Rehabilitation experts are always on the lookout for the newest and best state of the art therapy to help patients recover. People in the know are touting the amazing benefits of aquatic therapy, and it may be coming to facilities across the U.S.

What is aquatic therapy?

Aquatic therapy is the use of a water-based environment for doing therapeutic activities that promote rehabilitation. Since it is so specific, it can only be done with expertly trained and licensed professionals. Standard physical therapy is usually done in the water, but the water provides many benefits that the patient can’t make use of on land.

The benefits of aquatic therapy:

  • Working in water provides a more rigorous workout. The density of the water makes it more challenging to do physical work, and the patient must work harder to achieve results.
  • At the same time, the buoyancy of the environment allows the patient to do the exercise without any pain.

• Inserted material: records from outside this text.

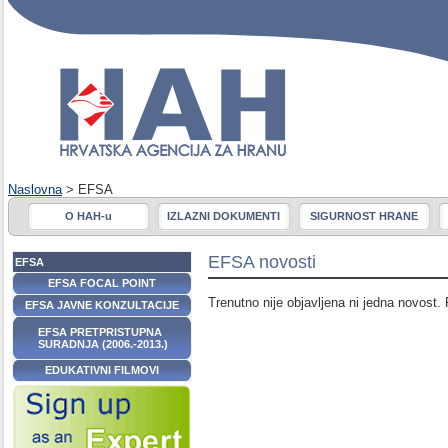
Naslovna
> EFSA
O HAH-u
IZLAZNI DOKUMENTI
SIGURNOST HRANE
EFSA novosti
EFSA
EFSA FOCAL POINT
Trenutno nije objavljena ni jedna novost. 
EFSA JAVNE KONZULTACIJE
EFSA PRETPRISTUPNA
SURADNJA (2006.-2013.)
EDUKATIVNI FILMOVI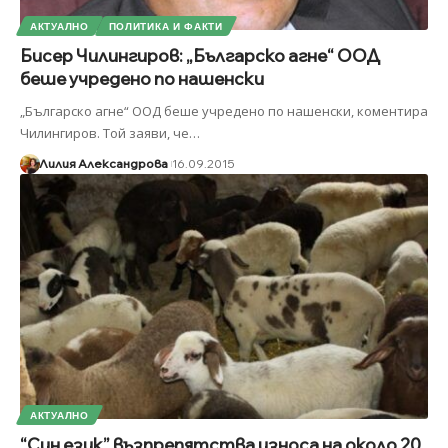
АКТУАЛНО
ПОЛИТИКА И ФАКТИ
Бисер Чилингиров: „Българско агне“ ООД
беше учредено по нашенски
„Българско агне“ ООД беше учредено по нашенски, коментира
Чилингиров. Той заяви, че
…
Лилия Александрова
16.09.2015
АКТУАЛНО
“Син език” възпрепятства износа на около 20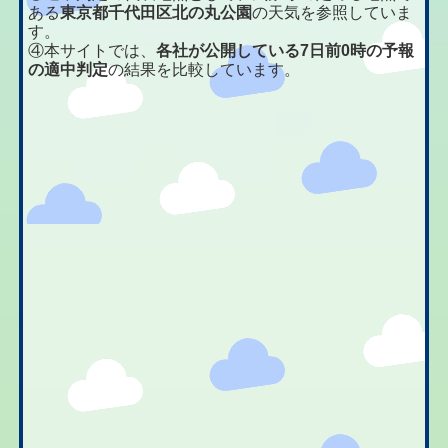
ある
東京都千代田区北の丸公園
の天気を参照していま
す。
④本サイトでは、
各社が公開している7日前0時の予報
の適中判定
の結果を比較しています。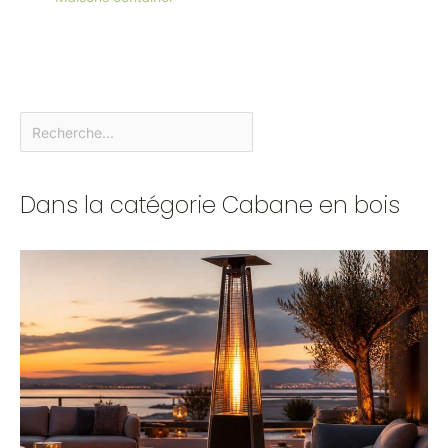
Dans la catégorie Cabane en bois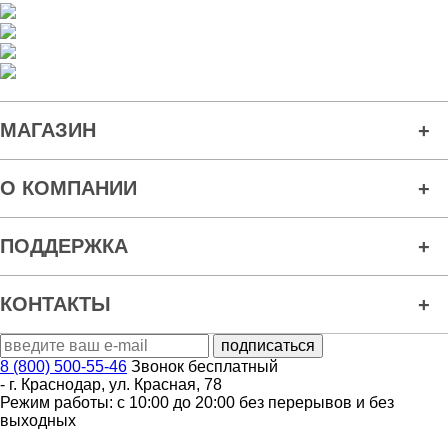
МАГАЗИН
О КОМПАНИИ
ПОДДЕРЖКА
КОНТАКТЫ
8 (800) 500-55-46
Звонок бесплатный
-
г. Краснодар
,
ул. Красная, 78
Режим работы: с 10:00 до 20:00 без перерывов и без
выходных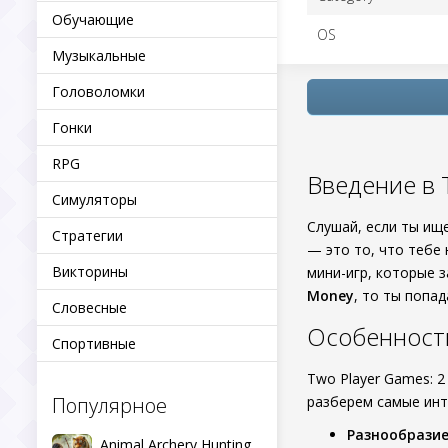
Обучающие
OS
Музыкальные
Головоломки
Гонки
RPG
Введение в T
Симуляторы
Слушай, если ты ищ
Стратегии
— это то, что тебе 
Викторины
мини-игр, которые 
Money
, то ты попа
Словесные
Особенност
Спортивные
Two Player Games: 2
Популярное
разберем самые инт
Разнообразие
Animal Archery Hunting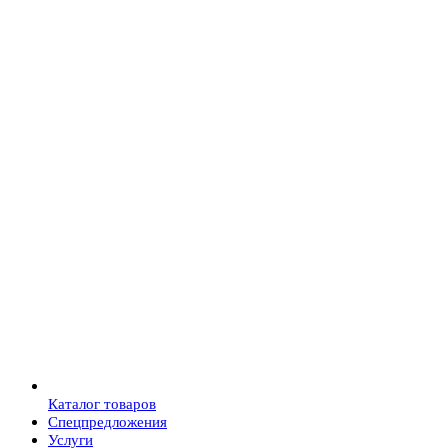
Каталог товаров
Спецпредложения
Услуги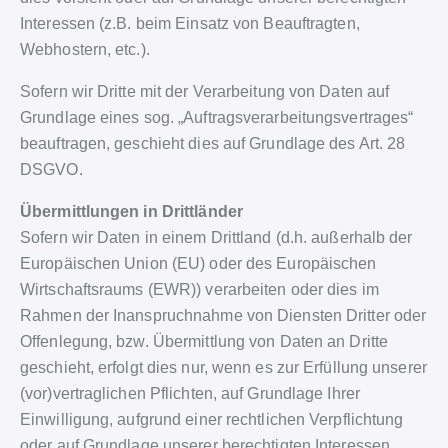
Interessen (z.B. beim Einsatz von Beauftragten,
Webhostern, etc.).
Sofern wir Dritte mit der Verarbeitung von Daten auf
Grundlage eines sog. „Auftragsverarbeitungsvertrages“
beauftragen, geschieht dies auf Grundlage des Art. 28
DSGVO.
Übermittlungen in Drittländer
Sofern wir Daten in einem Drittland (d.h. außerhalb der
Europäischen Union (EU) oder des Europäischen
Wirtschaftsraums (EWR)) verarbeiten oder dies im
Rahmen der Inanspruchnahme von Diensten Dritter oder
Offenlegung, bzw. Übermittlung von Daten an Dritte
geschieht, erfolgt dies nur, wenn es zur Erfüllung unserer
(vor)vertraglichen Pflichten, auf Grundlage Ihrer
Einwilligung, aufgrund einer rechtlichen Verpflichtung
oder auf Grundlage unserer berechtigten Interessen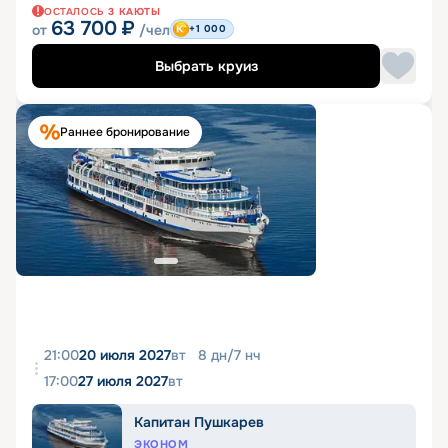
ОСТАЛОСЬ
3
КАЮТЫ
63 700
₽
от
/чел
+1 000
Выбрать круиз
Раннее бронирование
21:00
20 июля 2027
вт
8
дн
/
7
нч
17:00
27 июля 2027
вт
Капитан Пушкарев
ЭКОНОМ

On land, patients have to fight against gravity and their weight to do exercise, while they don’t have to do that in the free-floating of the water.

Who is it best for?

Aquatic therapy won’t work for people who have limited use of their limbs. What it is good for are people who have chronic pain and find it difficult to exercise because of the pain. It’s great for orthopedic patients who are before or after surgery, or patients who don’t need surgery but need to regain their strength. These people have often given up on exercise and getting into shape because it’s too painful. This gives them the optimal environment to finally tackle their physical problems.

How is it done?

The therapy must be done in a highly specialized pool that’s set up specifically for aquatic therapy. Everything must be super clean and in perfect shape, as well as monitored to keep it that way.

A physical therapist trained in aquatic therapy works one-on-one with the patient, giving him the skills he needs to perform the exercises.

A state of the art therapy for the future

Some people stop their rehabilitative efforts when the going gets too tough. If these people don’t have life-threatening illnesses, they decide that they can manage with their distress because the rehabilitation is even more painful.

With the option of this new therapy, more people will be able to continue their programs and achieve a higher rate of success.

New studies need to be conducted to see if aquatic therapy can help other patients besides orthopedic patients as well. Evidence indicates that it’s an excellent therapy for cardiac patients, as blood volume increases in the water and the vascular system expands. The heart also works harder, making it a more challenging program.

Pulmonary patients might benefit from the program as well, but breathing becomes harder as the chest is immersed in the pool, so patients need to go only until the waist until they become stronger.

Hudson View Center for Rehabilitation is committed to bringing our patients any state of the art therapy that can help improve their recovery and achieve success.